Als der Kalte Krieg 1966 auf seinem Höhepunkt war, gründete sich unter der Federführung von Liborius Horstmann in Sögel die RK. „Die Verteidigungsbereitschaft, bei den aus dem Wehrdienst geschiedenen Soldaten war immer noch hoch“, erklärt der heutige Vorsitzende Carsten Kohle. Die Intention der Grünung sei gewesen, sich auch nach dem Wehrdienst für die Bundeswehr und die Kameradschaft einzubringen. Allerdings stagnierte die Verbandsarbeit Anfang der 1970er Jahre, weswegen 1973 aus der RK Sögel, die RK Werlte wurde. Mittlerweile zählt sie 158 Mitglieder und das nicht nur aus dem hümmlinger Einzugsbereich.

„Wir haben auch Mitglieder aus Bayern, Österreich oder den Niederlanden“, sagt der 1. stellvertretende Vorsitzende Torsten Kuska.
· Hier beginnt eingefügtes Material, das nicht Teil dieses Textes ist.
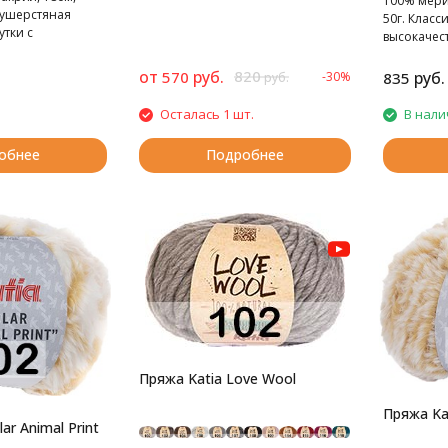
100% мери
лушерстяная
50г. Клас
тки с
высокачес
 цветовыми
от
руб.
820
570
руб.
-30%
835
руб.
Осталась 1 шт.
В нали
обнее
Подробнее
Пряжа Katia Love Wool
Пряжа Kat
ar Animal Print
Die Mitglieder von weiter her seien meist auch Soldaten gewesen und wollten sich weiterhin engagieren und haben dafür die RK Werlte als passenden Verein gefunden. Etwa 75 Prozent der Reservisten sind ordentliche Mitglieder, das heißt ehemalige Soldaten. Fünf Prozent machen die derzeit noch aktiven Soldaten aus. Die restlichen 20 Prozent sind fördernde Mitglieder. „Das sind Leute, die nicht gedient haben, uns aber in unserer Arbeit unterstützen und sich einbringen“, so Kuska.

Im Auftrag des Deutschen Bundestages

Eine Besonderheit der RK ist, dass sie im Auftrag des Deutschen Bundestages wirkt: „Wir haben den Auftrag, in freiwilliger Arbeit alle Reservisten zu betreuen“, erklärt Kohle. Die Arbeit der RK fußt auf vier Grundpfeilern. Die Förderung der militärischen Fähigkeiten, die sicherheitspolitische Arbeit, die Öffentlichkeitsarbeit sowie Unterstützungsleistungen für die Bundeswehr. „Wir unterstützen die Bundeswehr zum Beispiel mit Personal, wenn die Soldaten, die die Posten eigentlich innehaben, im Einsatz sind“, sagt Kuska. Für solche Fälle haben die Reservisten einen Kündigungsschutz bei ihrem „normalen“ Arbeitgeber. Es sei vom Gesetzgeber festgeschrieben, dann zu helfen, wenn „Not am Mann ist“. Kuska erklärt: „Das sind dann manchmal vier Wochen, in denen wir in den Dienst zurückkehren. In dieser Zeit haben wir alle Rechte und Pflichten, wie sie Soldaten eben haben.“

Warum die ehemaligen Soldaten nach ihrem Dienst in die RK eintreten ist für Kohle ganz klar: „Es ist wie eine große Familie, in die man zurückkommt.“ Die meisten seien nach ihrer Zeit bei der Bundeswehr zwar erst froh, in ein „normales“ Leben zurückzukehren, irgendwann komme aber die Sehnsucht nach der Kameradschaft. „Dann kommen wir ins Spiel“, so Kohle. Ähnlich sieht es Kuska: „Die Kameradschaft ist das, was bei der Bundeswehr gelebt wird. Wir führen das in der RK weiter. Die Verbundenheit unter einander ist zwischen Soldaten einmalig.“

Unterstützung bei Bundeswehr-Übungen

In den vergangenen 50 Jahren hat die RK viel erlebt. Besonderheit war unter anderem die Unterstützung bei Übungen der Bundeswehr in Werlte, wo die RK den Gegner dargestellt hat. Außerdem wurden Schießturniere und andere gemeinschaftliche Aktionen veranstaltet. Bei der Jubiläumsfeier am kommenden Samstag, 18. Juni, werden verdiente Mitglieder geehrt. Für die Zukunft braucht die RK natürlich auch Nachwuchs: „Auf dem Dorf gibt es nicht mehr so viele, die den Wehrdienst antreten“, sagt Kohle. Deswegen seien sie besonders in den sozialen Medien vertreten, um weiterhin auf sich aufmerksam zu machen und neue Mitglieder zu generieren. „Außerdem sind wir häufig auf verschiedenen Veranstaltungen mit einem Stand vertreten“, erklärt Kuska. Ihren Vereinssitz haben sie in der ehemaligen Kaserne in Werlte. „Wir haben mehr als 600 Quadratmeter zur Verfügung. Das ist einzigartig bei den RKs in Deutschland“, so Kohle. Außerdem sei die RK Werlte die größte im Reservistenverband Emsland/Grafschaft Bentheim. Die Verantwortlichen hoffen, dass sie das auch in Zukunft bleibt.